I’ve been concentrating on video – using my camcorder, webcam, and camera, to create and edit videos then upload them to ourmedia, the Internet Archive, and Blip.TV (I prefer Blip.TV to YouTube – its . . . classier). The upside of this method is that we can place various projects (interviews, documentaries, reflections, theology, teaching, etc.) before a wider audience. But they also have their limitations (beyond the technical and mechanical) for example they are not live feeds, responses can be days, even months after the original project is finished, which means that the experience, the inspriation for that particular video is no longer fresh in your mind – possibly inhibiting your ability to engage as thoughtfully as you might have liked, since your community have “moved on” to more developed projects.

It is possible via SKYPE for example to do live, real time conversations in large groups, as well as live video (face to face) converstaions with another person. Two years ago, we experimented with a weekly Evening Prayer via SKYPE which allowed a rotation of “leader” and community time afterward. Now I’ve seen a “new” (to me) project called UStream.TV which enables a live feed and . . . it would appear (I’ve not finshed exploring this yet) a capability for real-time reactions (via a chat feed) from the audience.

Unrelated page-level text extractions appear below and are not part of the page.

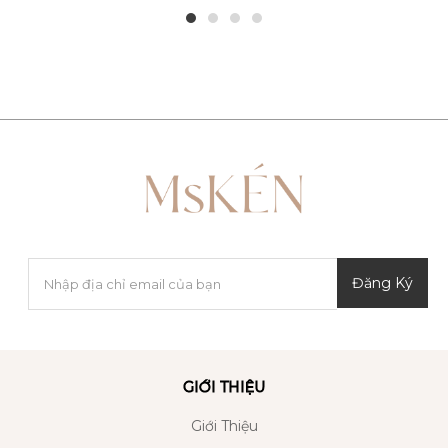
1
2
3
4
Đăng Ký
GIỚI THIỆU
Giới Thiệu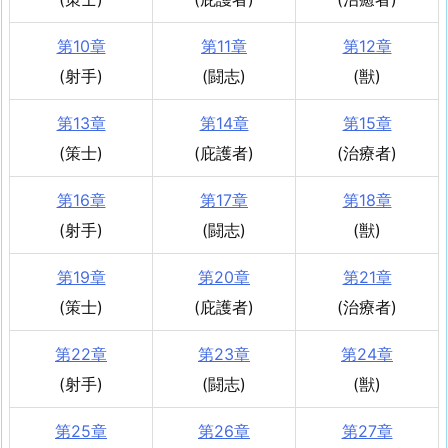
第10章
第11章
第12章
(射手)
(闘志)
(獣)
第13章
第14章
第15章
(策士)
(庇護者)
(治療者)
第16章
第17章
第18章
(射手)
(闘志)
(獣)
第19章
第20章
第21章
(策士)
(庇護者)
(治療者)
第22章
第23章
第24章
(射手)
(闘志)
(獣)
第25章
第26章
第27章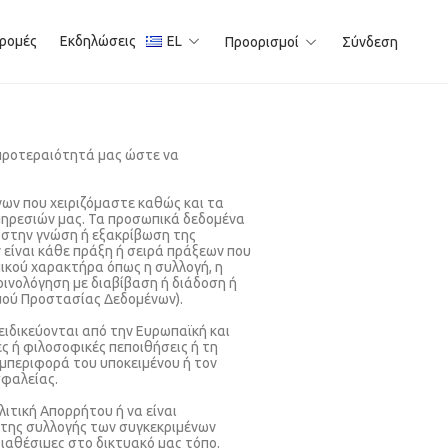
ρομές
Εκδηλώσεις
EL
Προορισμοί
Σύνδεση
 προτεραιότητά μας ώστε να
ων που χειριζόμαστε καθώς και τα
πηρεσιών μας. Τα προσωπικά δεδομένα
 στην γνώση ή εξακρίβωση της
 είναι κάθε πράξη ή σειρά πράξεων που
ικού χαρακτήρα όπως η συλλογή, η
οινολόγηση με διαβίβαση ή διάδοση ή
σμού Προστασίας Δεδομένων).
ειδικεύονται από την Ευρωπαϊκή και
ς ή φιλοσοφικές πεποιθήσεις ή τη
υμπεριφορά του υποκειμένου ή τον
σφαλείας.
ιτική Απορρήτου ή να είναι
ς της συλλογής των συγκεκριμένων
ιαθέσιμες στο δικτυακό μας τόπο.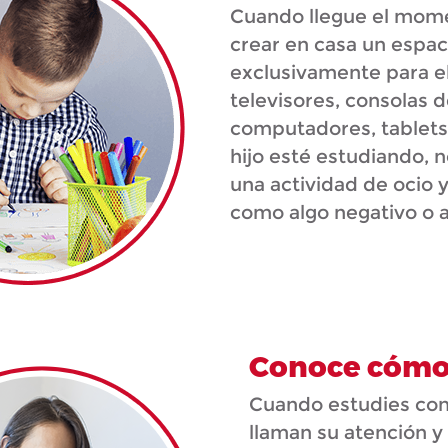
Cuando llegue el mom
crear en casa un espac
exclusivamente para el
televisores, consolas 
computadores, tablets 
hijo esté estudiando, 
una actividad de ocio y
como algo negativo o a
Conoce cómo
Cuando estudies con
llaman su atención y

Recently I’ve discovered a nifty “thing” I’ve know idea how to classify it yet other than to describe it as “video email plus” called seesmic – with nothing more than a webcam it allows you to record messages, and participate in conversations. There is also a plugin (for wordpress users) to enable you to generate both quick video posts, and video comments. I’ve been experimenting with this for the past two weeks, and its been fun. Also I’m currently using it in an “audiance participation” experiment on my other site – you can see that post by clicking here. I’m about to activate that plugin here too.

Used in combination with image and textual resources – PDF’s, dynamic web pages, and even self published material such as from LULU – there is nothing hindering our various communities and projects expanding their ability to become a spiritual resource for others, and to come out from underneath the shadow of other, larger, “better resourced” traditions.

I’ve got an idea list as long as my arm for various projects – right now I’m focussing on mastering the technical and mechanical (see my “other” site for examples). And there is the small matter of finishing the Thesis from Hell (sigh). But I’m interested to know about what projects your community is developing using new media forms, what have you already done, and what was the response? What would (will) you do differently in the future?

Moreover, I would really like to make some space here to highlight those projects, and would appreciate your sharing the links to them.